On Fri, Jan 17, 2014 at 12:54 AM, Gavin Lambert
On 17/01/2014 02:44, Quoth Oliver Kowalke:
As I wrote before - with thread you would have to scatter your code with callbacks. With fibers you don't - you could write the code as it would by synchronous operations. That makes the code easier to read and understandable.
Boost.Asio already supports using Boost.Coroutine for that purpose; an extra library seems unnecessary if that is your target.
What if you're using an asynchronous API that's not Boost.Asio? What if you're using several different async APIs? Wouldn't you want something like future and promise to interface between your coroutine and an arbitrary asynchronous API? Then there's the lifespan question. In a classic coroutine scenario, you instantiate a coroutine object, you chat with it for a bit, then you destroy it. But launching a "cooperatively context-switched thread" is more of a fire-and-forget operation. Who owns the object? Who cleans up when it's done? Then there's control flow. A coroutine has a caller. When it context-switches away, it specifically resumes that caller. What if you have several different coroutines you're using as cooperative threads, and you want to run whichever of them is ready next? Clearly all of this can be done with coroutines, yes. (Fiber does build it on coroutines!) But it's a whole additional abstraction layer. Must every developer facing this kind of use case build that layer by hand?
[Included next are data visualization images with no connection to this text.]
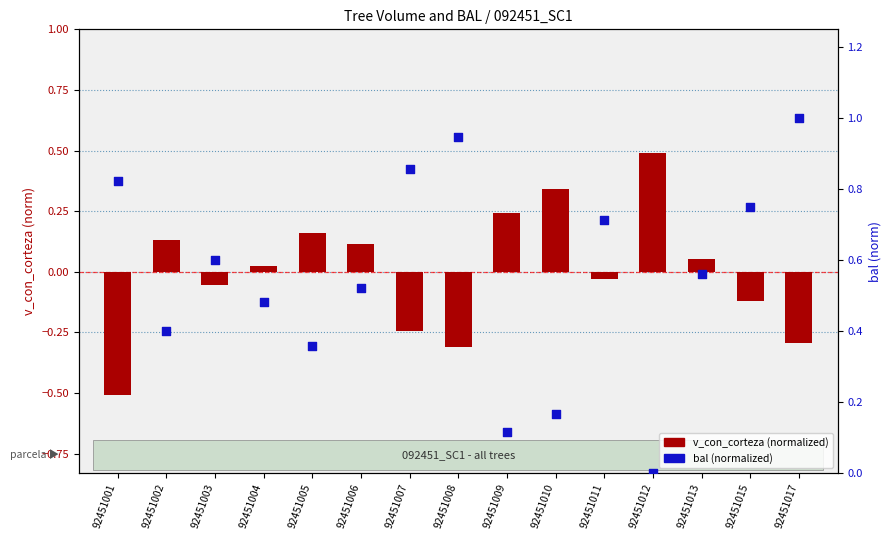

Which series reaches the maximum Y coordinate?

bal (normalized)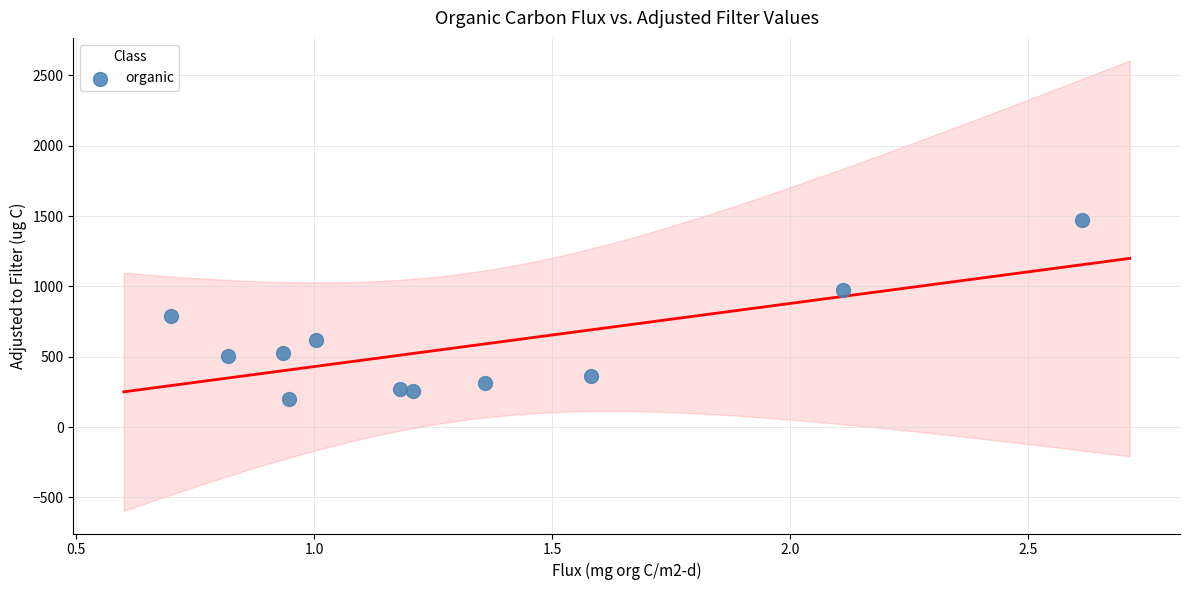

What Y value in the scatter plot is closest to 836?

789.1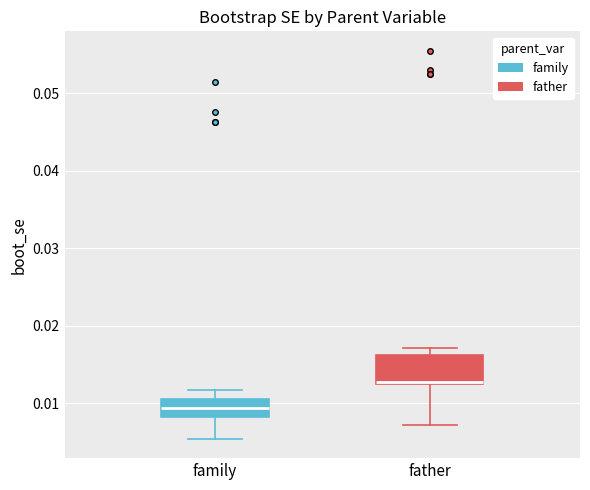

Where does the lower whisker of the box for family end on the y-axis? The values are not printed on the chart, so give them approximately, as read against the axis.

0.005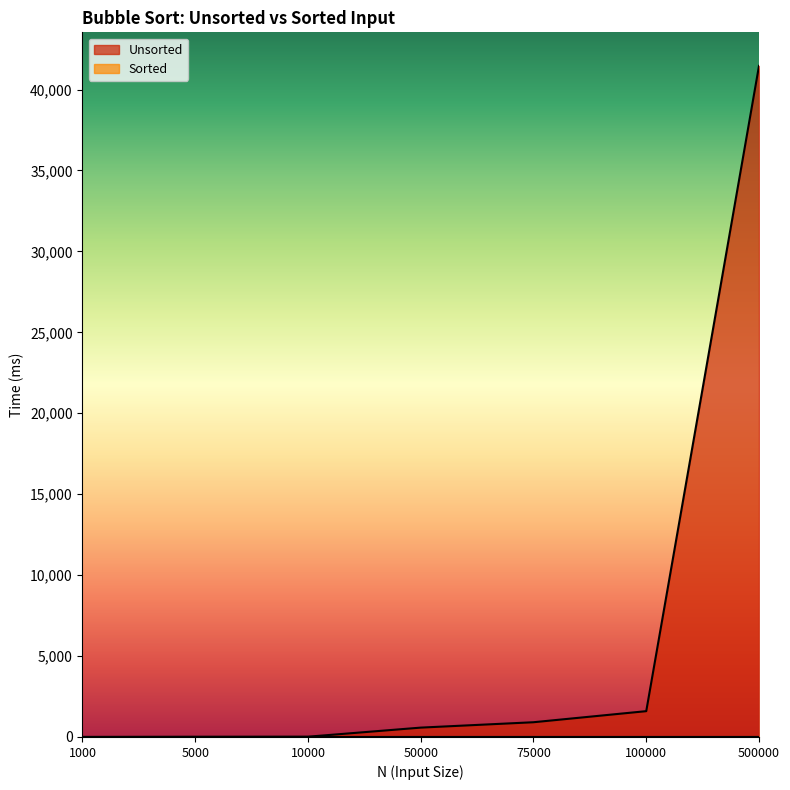

The Unsorted series shows 4.5 at 10000. True or false?

False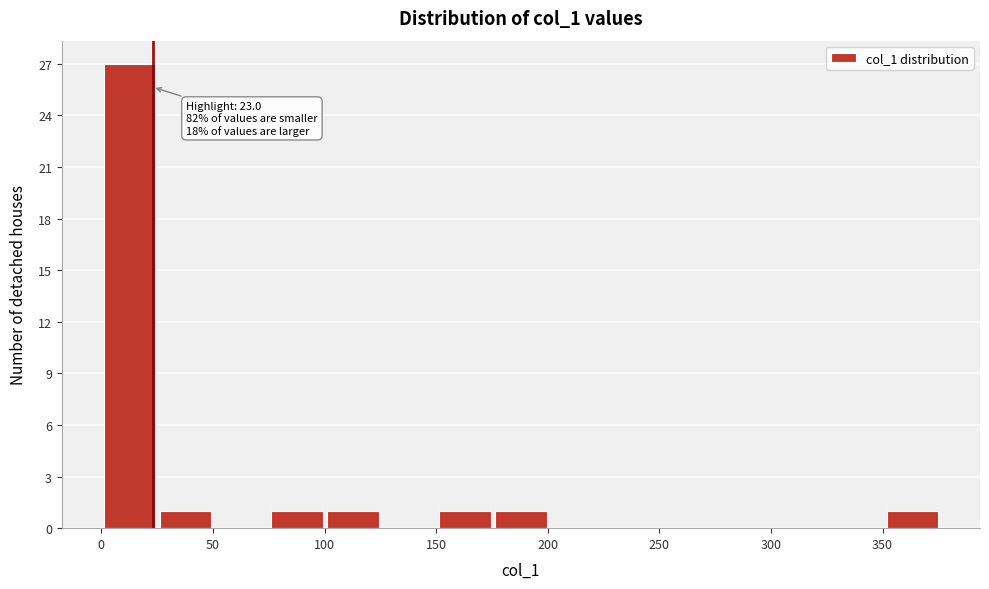

Which range on the x-axis has the tallest bar?

0 to 25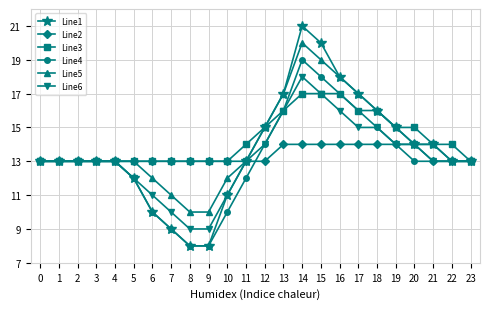

What is the minimum value shown in the chart?

8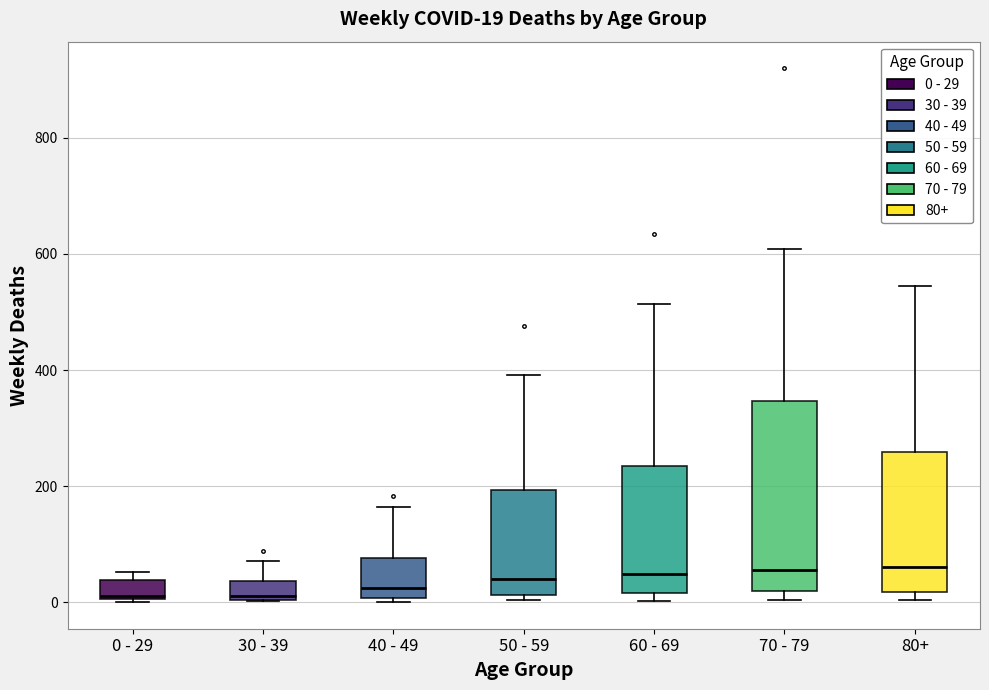

Comparing the boxes themselves (not the whiskers), which one is the tallest?

70 - 79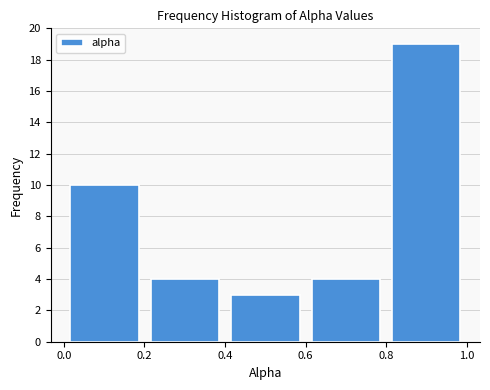

Reading left to right, transcribe this chart: for each bar, give the range it covers on the x-axis and its height. Neither the bar edges nor the heights are printed on the chart, so give them approximately, as read against the axes.

0.0 to 0.2: 10
0.2 to 0.4: 4
0.4 to 0.6: 3
0.6 to 0.8: 4
0.8 to 1.0: 19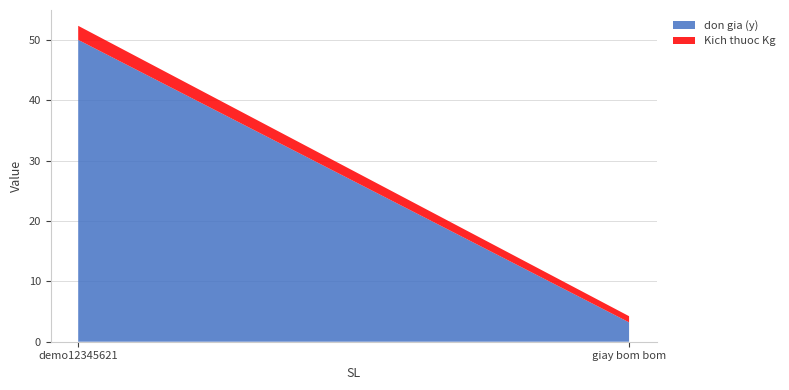

Reading right to left, extract all data points from this chart.

don gia (y): 3.2	50.0
Kich thuoc Kg: 1.0	2.3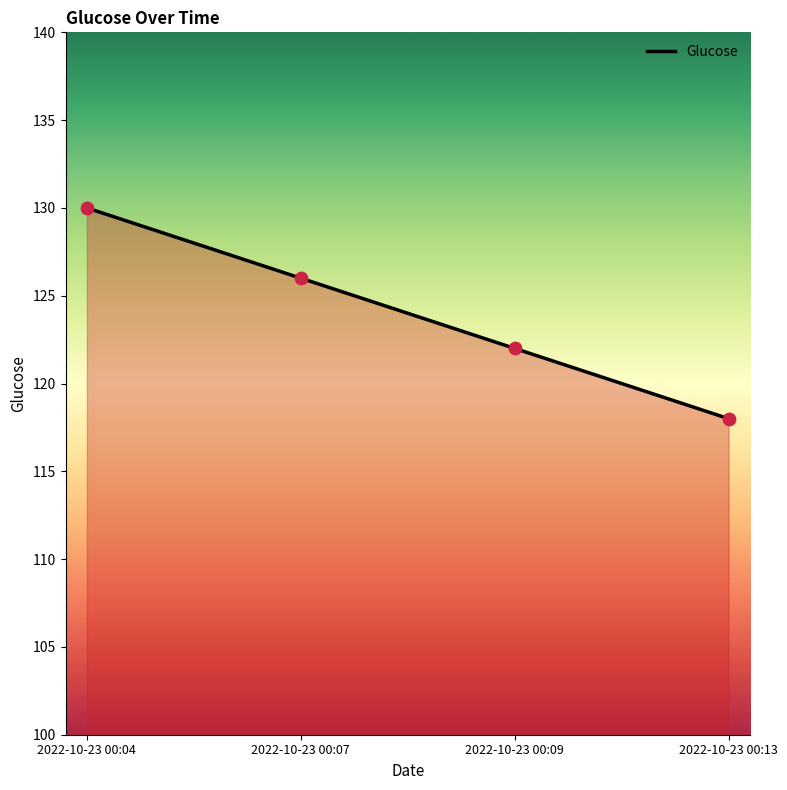

Between 2022-10-23 00:07 and 2022-10-23 00:04, which is larger?

2022-10-23 00:04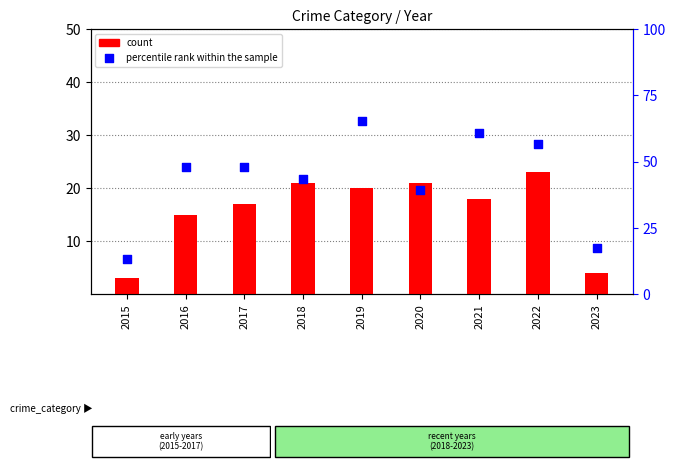

Which series has the largest total across all categories?

percentile rank within the sample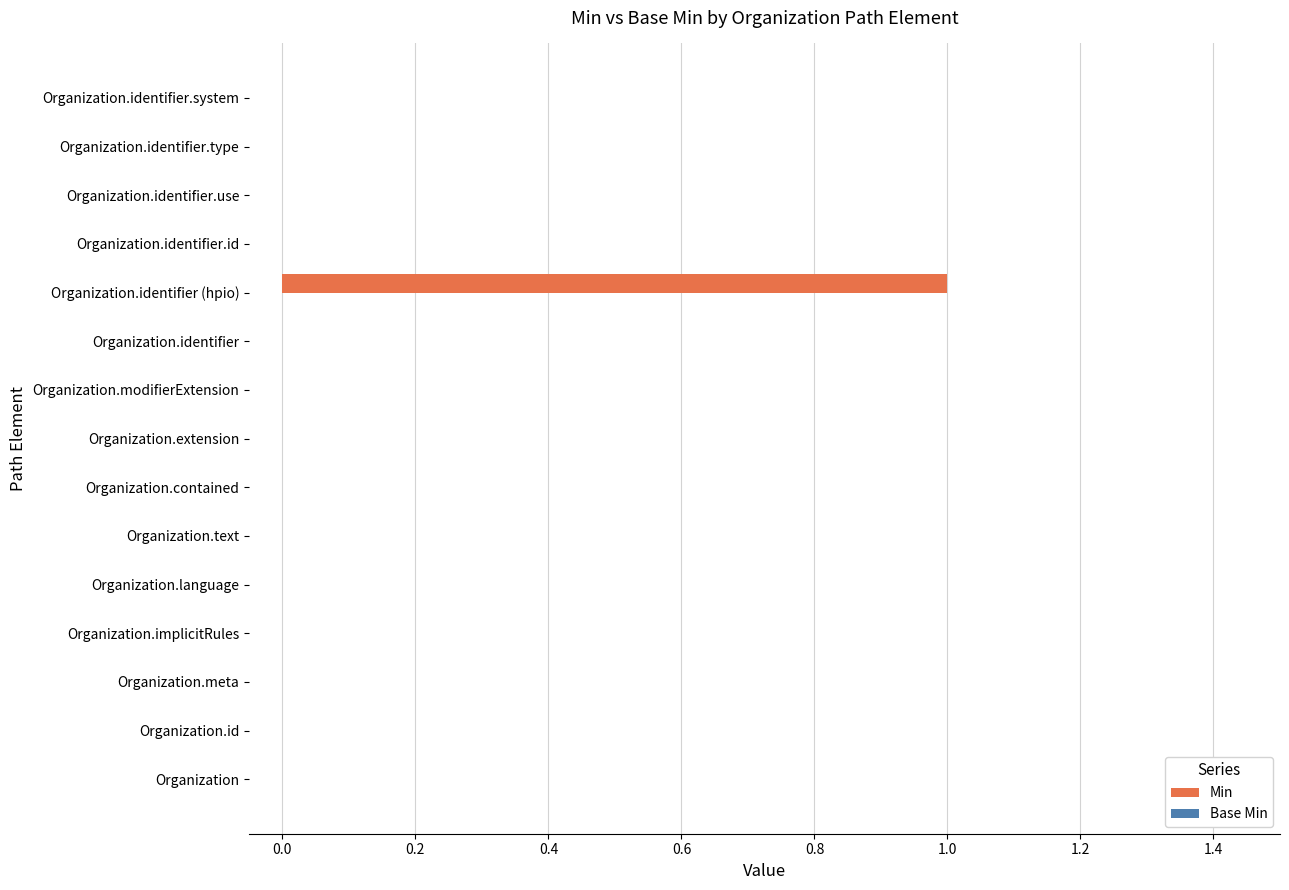

What is the maximum value shown in the chart?

1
My understanding is that the new thing that Fibers tries to bring to the table is std::thread-like cross-fiber synchronisation. Which is something that only matters if you have fibers running in multiple threads, and does not seem related to the use case you're mentioning above, unless I'm missing something.
Consider a producer fiber obtaining input from some async source, pumping items into a queue. That queue is consumed by several different consumer fibers, each interacting with an async sink. All of it is running on a single thread. That's just one example.